EMPI - Reactive Fluids

Laser-induced incandescence (LII) is a powerful diagnostic technique used to characterize nanoparticles in combustion environments and particle-laden gases. It provides both time-resolved and imaging capabilities, allowing for detailed analysis of particle size, concentration, and spatial distribution. In our group, we utilize and develop advanced LII methods and maintain the LIISim software for data analysis, which can be accessed at http://liisim.com/.

LII works by heating soot particles to incandescence using a high-energy laser pulse. The particles absorb the laser energy, rapidly heating to high temperatures (around 4000 K in case of soot), and emit thermal radiation as they cool down. This broadband thermal emission is detected and analyzed to determine the properties of the particles. By measuring the emission at multiple wavelengths, we can accurately determine the temperature decay of the particles. The main components of an LII system include a pulsed Nd:YAG laser, an optical system to direct and focus the laser beam, and a detector to capture the incandescence signal. The detected signals are processed to extract information about particle size, concentration, and other properties.

In time-resolved LII, the incandescence signal is measured as a function of time after the laser pulse. This approach provides information about the cooling rate of the particles, which is related to their size. Larger particles cool more slowly than smaller ones, allowing for size determination based on the temporal decay of the signal. Time-resolved LII also enables precise temperature profiles of the particles during their cooling phase, capturing rapid changes in particle properties in dynamic environments. While time-resolved signals are often detected via an array of 2–4 fast photomultipliers equipped with bandpass filters, fundamental studies also exploit the capabilities of a streak-camera system that provides full emission spectra with nanosecond time resolution.

Imaging LII involves capturing spatially resolved images of the incandescence signal, providing detailed information about the spatial distribution and morphology of soot particles.

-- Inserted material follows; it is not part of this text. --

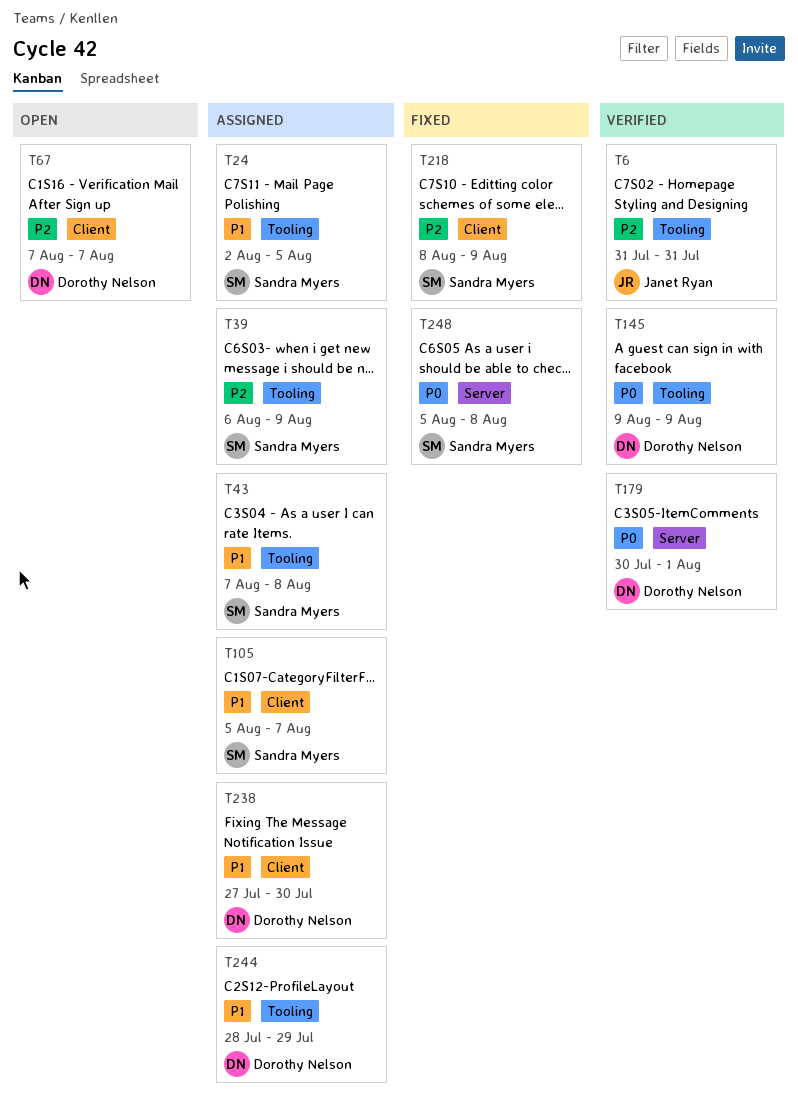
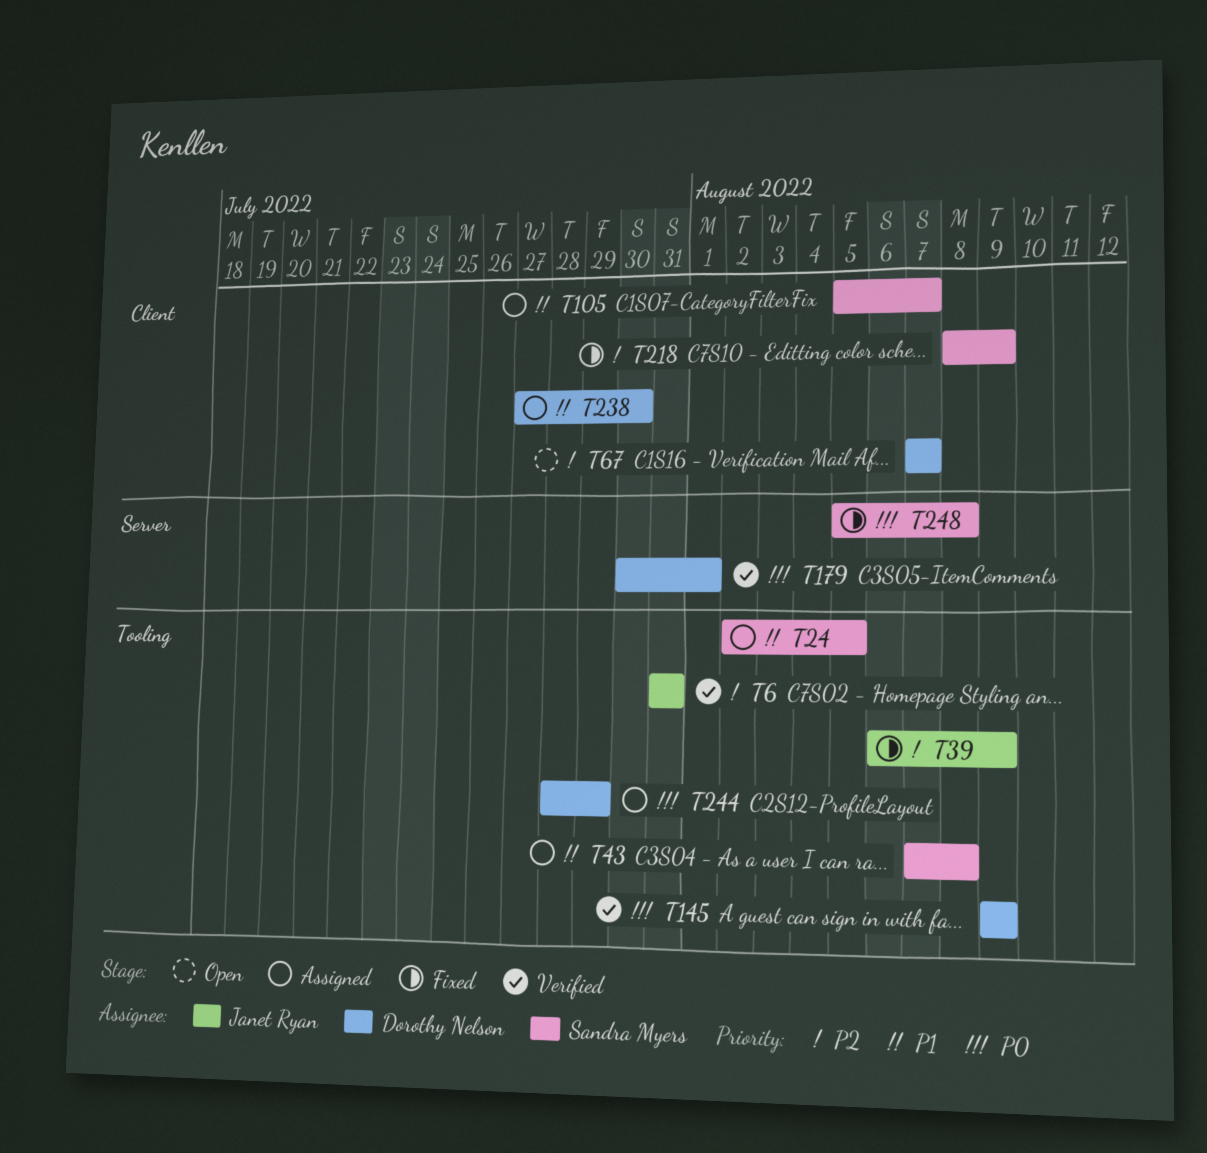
T39, status: Assigned -> Fixed
T39, owner: Sandra Myers -> Janet Ryan
T244, priority: P1 -> P0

High-speed cameras or intensified CCD cameras (ICCDs) are used to capture the emitted light from the particles across a plane or volume. This allows for visualization of soot particle distribution, examination of particle aggregation, and real-time monitoring of changes in particle formation and distribution.

A key part of our research involves the development and maintenance of the LIISim software, a tool for simulating LII signals and interpreting experimental data. LIISim models the laser heating and cooling of soot particles, providing insights into the influence of various parameters on the LII signal. It can simulate the emission at different wavelengths, enabling accurate determination of particle temperature decay profiles. Features of LIISim include modeling of time-resolved and spatially-resolved LII signals, optimization of experimental parameters, and comprehensive documentation and tutorials. More information about LIISim can be found at http://liisim.com/.

LII is widely used in combustion research, environmental monitoring, and aerosol science. In combustion research, it helps to understand soot formation and oxidation processes in flames and engines. In environmental monitoring, it measures particulate emissions from industrial sources and vehicles. In aerosol science, LII characterizes atmospheric aerosols and their impact on air quality and climate. In the context of our activities to synthesize nanoparticles from gas-phase processes, we systematically expand LII to non-soot materials, such as silicon, iron, and metal oxides, where also the transition from LII to laser-induced breakdown spectroscopy (LIBS) can provide additional information about the particle composition.

In summary, laser-induced incandescence (LII) is a versatile and powerful technique for characterizing soot particles. By measuring the emission at different wavelengths, LII can determine the temperature decay of particles, providing comprehensive insights into particle size, concentration, and distribution. Our development and maintenance of the LIISim software further enhance the utility and accuracy of LII measurements, supporting advanced research and industrial applications.